*** Opening INPUT RECORDS ***
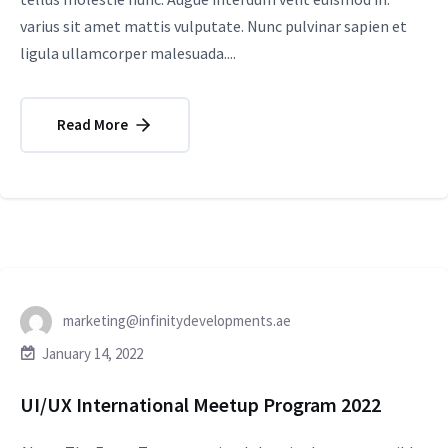
varius sit amet mattis vulputate. Nunc pulvinar sapien et
ligula ullamcorper malesuada....
Read More
marketing@infinitydevelopments.ae
January 14, 2022
UI/UX International Meetup Program 2022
*** Closing INPUT RECORDS ***
TASK PROMPT
Arrange the text lines from all the items above as a Markdown table with the columns Row and Line, numbering each row and omitting blank lines. Leave the pictures out of the answer.

REPLY
| Row | Line |
|---|---|
| 1 | varius sit amet mattis vulputate. Nunc pulvinar sapien et |
| 2 | ligula ullamcorper malesuada.... |
| 3 | Read More |
| 4 | marketing@infinitydevelopments.ae |
| 5 | January 14, 2022 |
| 6 | UI/UX International Meetup Program 2022 |